The authors declare no conflicts of interest. The funders had no role in the study design, data collection, analysis, interpretation, manuscript writing, or decision to publish the results.

Figures

Figure 1
Figure 1
Brain MRI scans of the 17-year-old patient (bottom panel) compared to an age-matched control (upper panel): (A) transverse T2 SE, (B) color fractional anisotropy, (C) sagittal T1 SE, (D) transverse T2 SE, (E) coronal T2 SE. (A) Lateral ventricle enlargement with dysmorphic appearance; the dysmorphic and hypoplasic anterior limb of the internal capsule (light blue arrow) with partial fusion of lenticular nucleus and caudate nucleus head (red arrow). (B) Thinning of the corticospinal tract is evident at the level of the posterior arm of the internal capsule (white head arrow). (C) Thinned and dysplasic corpus callosum. (C,D) Pontomesemcephalic hypoplasia with defect of segmentation and dysmorphic appearance. (E) Septum pellucidum agenesis, thickened and dysmorphic fornices, anterior commissure agenesis, optic chiasm hypoplasia. (A,E) Simplified pattern of gyration of the frontal lobes with global volumetric reduction.
Figure 2
Figure 2
KIDINS220 pathogenic variants associated with SINO. (A) Electropherogram showing the de novo nonsense heterozygous variant. (B) The genomic structure of KIDINS220 includes 30 exons.
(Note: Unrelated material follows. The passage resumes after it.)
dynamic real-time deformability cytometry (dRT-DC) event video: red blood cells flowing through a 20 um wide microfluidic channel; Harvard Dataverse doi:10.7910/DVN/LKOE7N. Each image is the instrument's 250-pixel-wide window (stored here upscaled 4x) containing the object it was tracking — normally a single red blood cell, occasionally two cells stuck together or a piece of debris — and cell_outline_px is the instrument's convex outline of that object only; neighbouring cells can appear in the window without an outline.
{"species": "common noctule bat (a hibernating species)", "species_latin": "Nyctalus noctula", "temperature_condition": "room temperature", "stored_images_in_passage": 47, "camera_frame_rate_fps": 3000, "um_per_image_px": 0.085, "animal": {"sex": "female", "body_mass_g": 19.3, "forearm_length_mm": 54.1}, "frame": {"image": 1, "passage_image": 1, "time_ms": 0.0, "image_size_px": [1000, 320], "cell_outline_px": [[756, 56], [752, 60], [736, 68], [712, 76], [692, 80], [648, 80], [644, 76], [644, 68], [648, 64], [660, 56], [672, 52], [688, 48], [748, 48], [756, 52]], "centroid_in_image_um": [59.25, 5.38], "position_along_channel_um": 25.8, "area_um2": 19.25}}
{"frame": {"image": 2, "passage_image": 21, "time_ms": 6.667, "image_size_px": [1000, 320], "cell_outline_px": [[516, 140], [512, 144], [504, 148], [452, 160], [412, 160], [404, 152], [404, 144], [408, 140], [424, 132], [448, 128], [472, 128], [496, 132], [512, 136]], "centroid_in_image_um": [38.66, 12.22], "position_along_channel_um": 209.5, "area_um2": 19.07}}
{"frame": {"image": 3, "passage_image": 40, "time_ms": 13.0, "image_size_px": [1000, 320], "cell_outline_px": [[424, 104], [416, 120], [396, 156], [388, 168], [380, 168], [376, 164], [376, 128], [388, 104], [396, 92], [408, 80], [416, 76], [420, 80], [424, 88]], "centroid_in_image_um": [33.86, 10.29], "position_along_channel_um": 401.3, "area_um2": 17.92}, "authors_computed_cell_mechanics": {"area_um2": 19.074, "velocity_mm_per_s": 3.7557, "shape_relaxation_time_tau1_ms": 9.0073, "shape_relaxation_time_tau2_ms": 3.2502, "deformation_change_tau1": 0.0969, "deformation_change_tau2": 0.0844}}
The approximate position of the pathogenic variants, based on RefSeq NM_020738.4, is indicated; the novel variant reported here is highlighted in bold. (C) Schematic structure of Kidins220/ARMS with its six putative domains: I, ankyrin repeats domain; II, KAP (kidins220/ARMS and PifA)-NTPase domain; III, proline-rich domain: the region crucial for docking the CRKL adaptor protein is necessary for the sustained activation of MAPK signaling; IV, SAM (sterile α motif) domain; V, KIM (KLC-interacting motif) domain; KLC, kinesin light chain; VI, PDZ (PSD-95, Dlg, and ZO-1 protein)-binding motif domain. Domains III to VI constitute the C-terminal domain. Triangles show the approximate position of the eleven pathogenic variants in the protein domains. The impact of the predicted splice variant in intron 27 has yet to be studied, so it is not reported. P, patient; TM, transmembrane; *, variants in compound heterozygosity. References: Josifova 2016 [6], Yang 2018 [7], Zhang 2021 [8], Zhao 2019 [9], Mero 2017 [10], Jacquemin 2021 [11], El-Dessouky 2020 [12], Brady 2022 [13].